At the same time, Molina noted there is still a need for vigilance, particularly as children reach adolescence: “Sharing, trading, and selling stimulants is relatively common and families should be prepared for this possibility.”

She recommended storing the medication in a protected location, being selective with who you tell about the prescription and preparing a response in case someone asks for the medication.

Myth 4) It takes a while for ADHD medications to kick in

While other medications that impact neurotransmitters, such as antidepressants, often take a number of weeks before users notice an effect, “in general, the stimulant medication effects are more immediate,” said Mitnaul.

In comparison, it can take four to six weeks to notice the impact of a non-stimulant medication.

Frustratingly, even with the quick results of stimulant medications, it can take some trial and error to find the right dose and formula for your child.

There are both short- and long-acting versions of these medications, and dosing depends on your child’s individual sensitivity to the medication, not simply their age or weight.

For example, you might find that it works well for your child to take a long-acting stimulant medication in the morning before school, but that they need a booster dose in the afternoon in order to manage symptoms so that they can finish homework.

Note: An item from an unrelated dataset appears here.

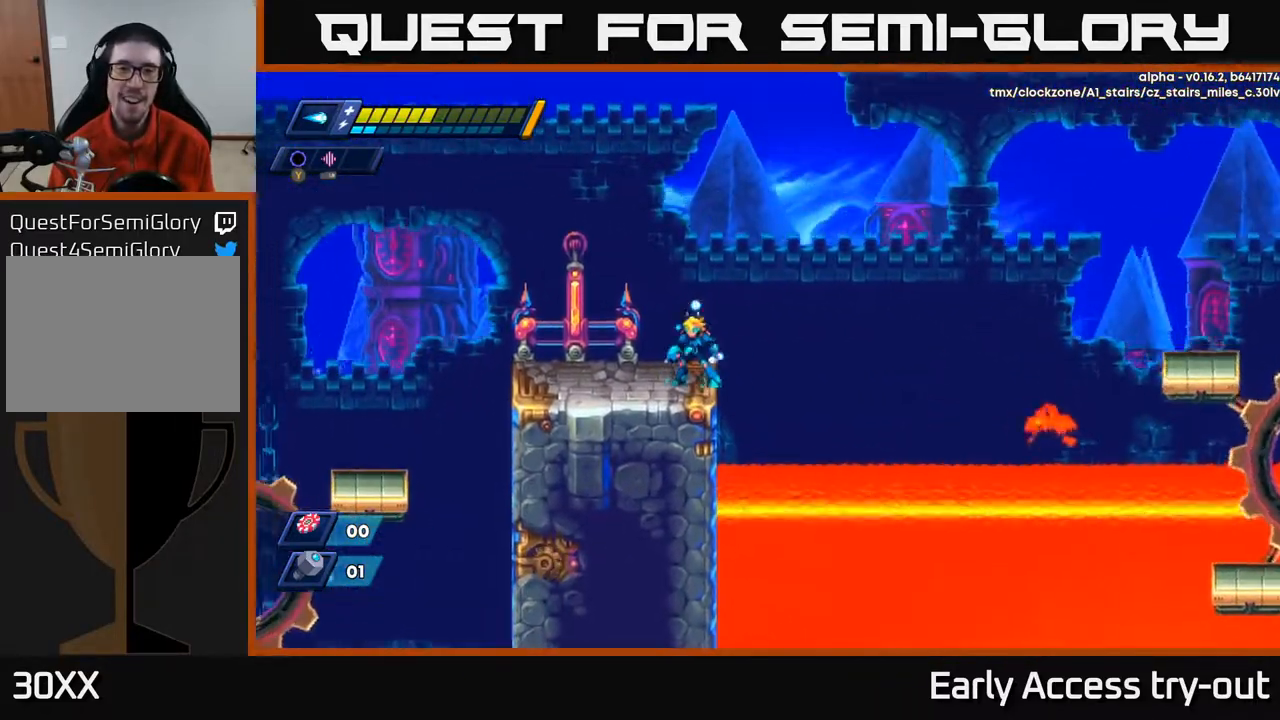
{"buttons": [], "right_stick": "center", "events": [[400, "DPAD_LEFT", "down"], [483, "DPAD_LEFT", "up"]]}
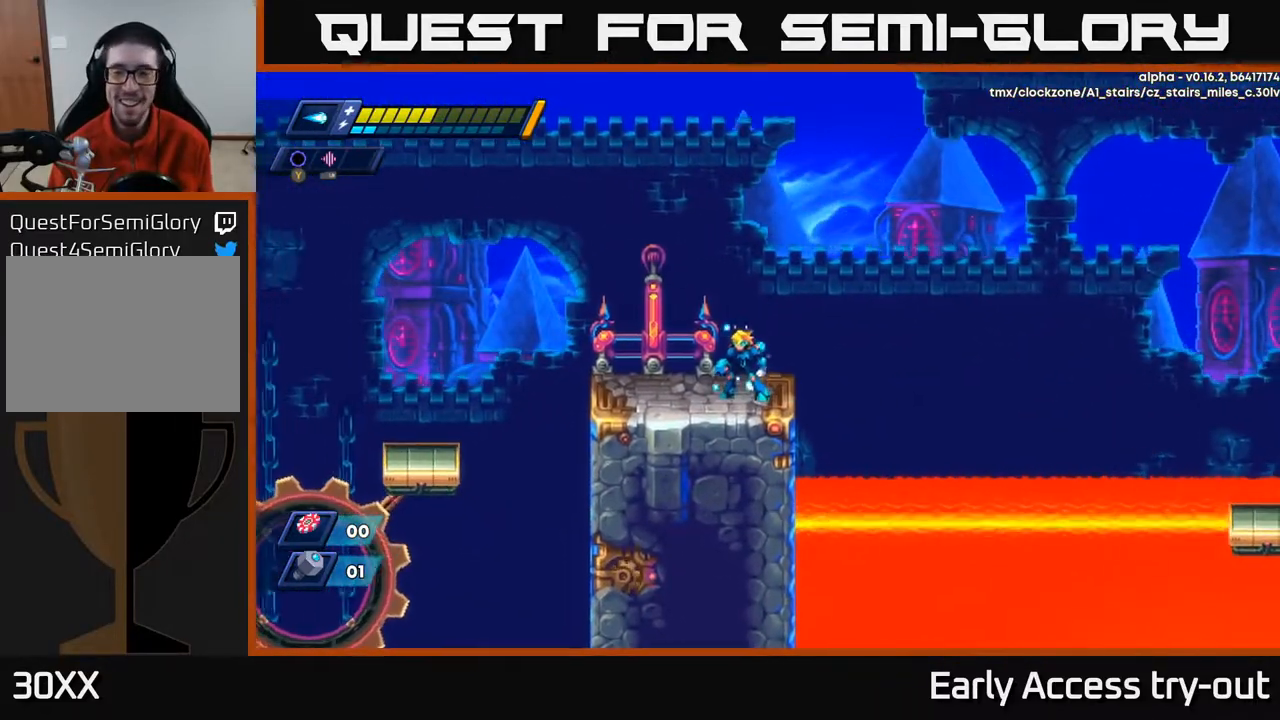
{"buttons": ["A", "DPAD_RIGHT"], "right_stick": "center", "events": [[183, "DPAD_RIGHT", "down"], [350, "A", "down"]]}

Your doctor can also work with you to adjust medications to deal with side effects such as loss of appetite or trouble sleeping.

Myth 5) ADHD medications are only necessary when children are in school

While trouble with schoolwork is often what triggers an evaluation for ADHD, the condition affects kids at all hours of the day and in every component of their lives.

“Taking medication can help to address the many areas where ADHD affects thinking, attention, learning, and daily functioning,” Kahn said.

Some children take “breaks” from their medications on weekends and vacations, whereas others take them every day regardless of planned activities.

It’s important to discuss your medication use with your doctor, who will best be able to advise you given your particular medication and circumstances.

Myth 6) Children will outgrow their need for ADHD medication

“ADHD is a lifelong difference in how the brain works,” Kahn said. It is not a condition that children will grow out of, though they can learn to manage it effectively.

“Treating ADHD isn’t a medication versus ‘something else’ endeavour,” Kahn continued. “Medications alone can be very helpful in managing some of the core symptoms of ADHD. But even people who are well-supported with medication need a variety of other interventions to thrive in their daily lives.”

While treatment often includes medication, other treatments – such as therapy, accommodations at school, assistance with executive functioning skills and adjustments to diet and exercise – are frequently part of an overall treatment plan that will change as children grow, mature and figure out how to best manage their ADHD.